— Action item —
Collect every line below that contains the word "viewBox".

Code change snippets:
---

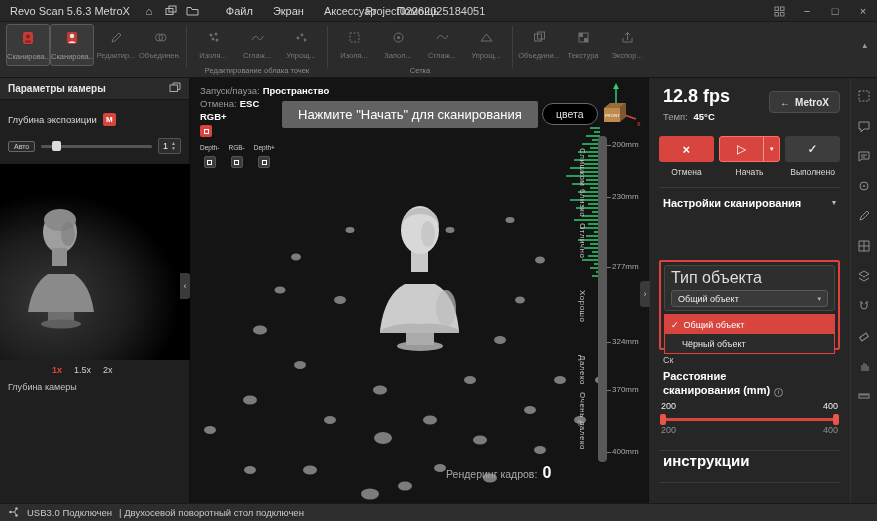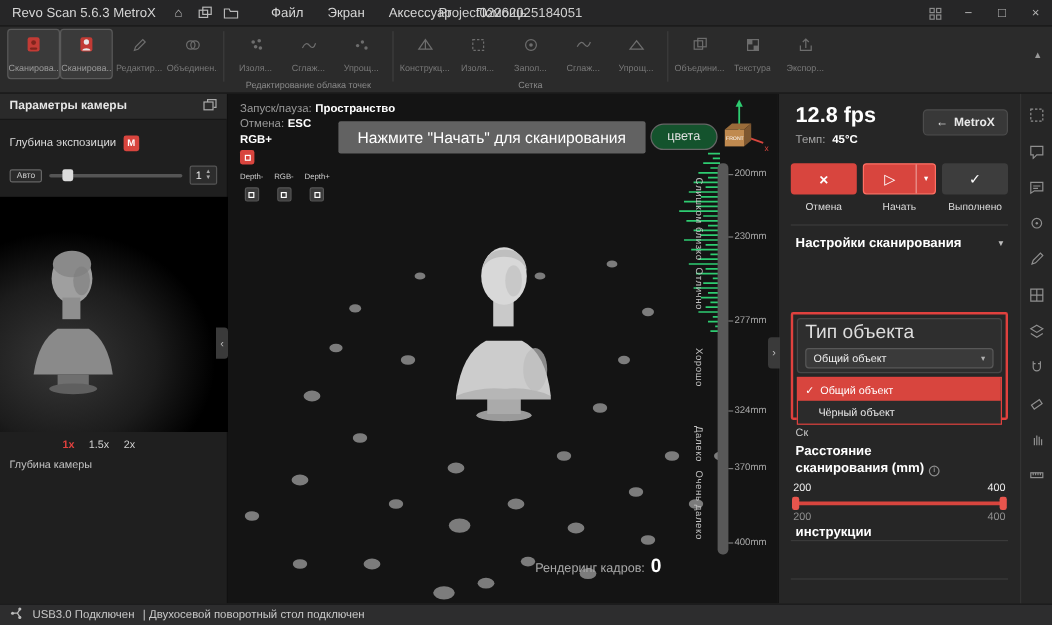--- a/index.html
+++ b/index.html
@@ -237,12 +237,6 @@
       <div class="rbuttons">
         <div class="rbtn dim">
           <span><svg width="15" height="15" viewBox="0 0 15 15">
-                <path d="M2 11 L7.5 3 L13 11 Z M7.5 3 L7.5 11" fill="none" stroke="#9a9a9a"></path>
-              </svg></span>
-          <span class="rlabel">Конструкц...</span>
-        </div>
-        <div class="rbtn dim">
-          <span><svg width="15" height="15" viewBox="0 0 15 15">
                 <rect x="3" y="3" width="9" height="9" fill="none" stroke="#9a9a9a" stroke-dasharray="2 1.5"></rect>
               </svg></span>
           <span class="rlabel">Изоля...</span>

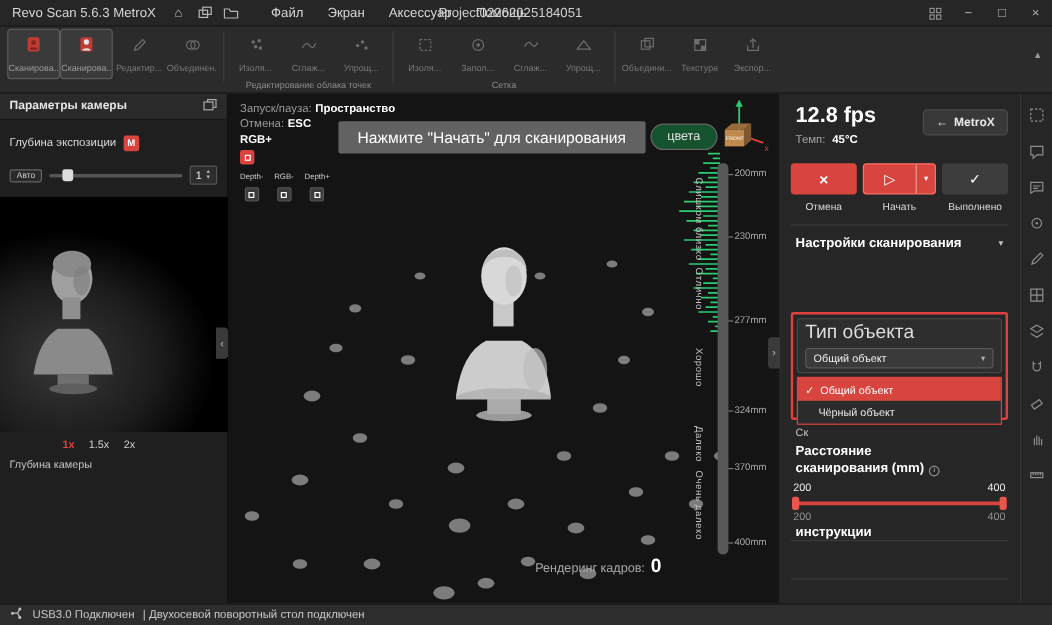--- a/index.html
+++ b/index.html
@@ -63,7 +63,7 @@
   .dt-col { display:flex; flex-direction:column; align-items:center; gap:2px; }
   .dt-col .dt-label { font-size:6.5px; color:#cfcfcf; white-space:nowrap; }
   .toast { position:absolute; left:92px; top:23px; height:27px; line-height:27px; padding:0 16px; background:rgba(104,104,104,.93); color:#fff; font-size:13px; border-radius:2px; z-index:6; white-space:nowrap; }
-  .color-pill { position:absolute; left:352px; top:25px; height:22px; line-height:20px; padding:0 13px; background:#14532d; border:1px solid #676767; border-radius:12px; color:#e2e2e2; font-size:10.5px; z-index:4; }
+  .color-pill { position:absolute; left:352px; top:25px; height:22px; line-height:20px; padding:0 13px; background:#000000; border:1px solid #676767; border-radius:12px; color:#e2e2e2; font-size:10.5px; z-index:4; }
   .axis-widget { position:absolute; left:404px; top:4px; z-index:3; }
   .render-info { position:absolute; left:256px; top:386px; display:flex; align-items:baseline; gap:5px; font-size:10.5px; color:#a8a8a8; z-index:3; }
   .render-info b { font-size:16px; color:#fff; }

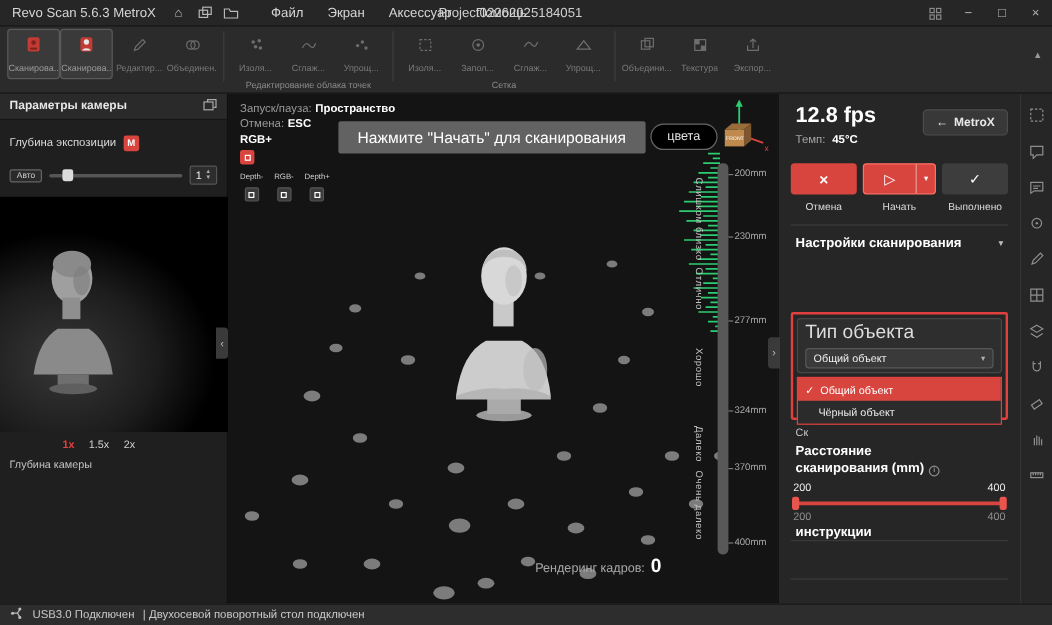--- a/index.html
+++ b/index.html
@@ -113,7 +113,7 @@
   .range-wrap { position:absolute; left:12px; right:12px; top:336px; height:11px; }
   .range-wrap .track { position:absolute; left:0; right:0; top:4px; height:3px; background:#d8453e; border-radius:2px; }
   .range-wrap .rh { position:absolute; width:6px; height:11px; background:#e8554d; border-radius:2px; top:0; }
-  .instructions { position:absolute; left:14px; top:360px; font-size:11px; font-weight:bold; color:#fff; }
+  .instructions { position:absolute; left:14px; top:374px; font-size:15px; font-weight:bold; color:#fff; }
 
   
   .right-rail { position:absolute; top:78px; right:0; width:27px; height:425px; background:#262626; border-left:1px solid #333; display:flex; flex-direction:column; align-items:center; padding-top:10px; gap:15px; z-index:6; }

---

— Exercise output —
           <span><svg width="15" height="15" viewBox="0 0 15 15">
-          <span><svg width="15" height="15" viewBox="0 0 15 15">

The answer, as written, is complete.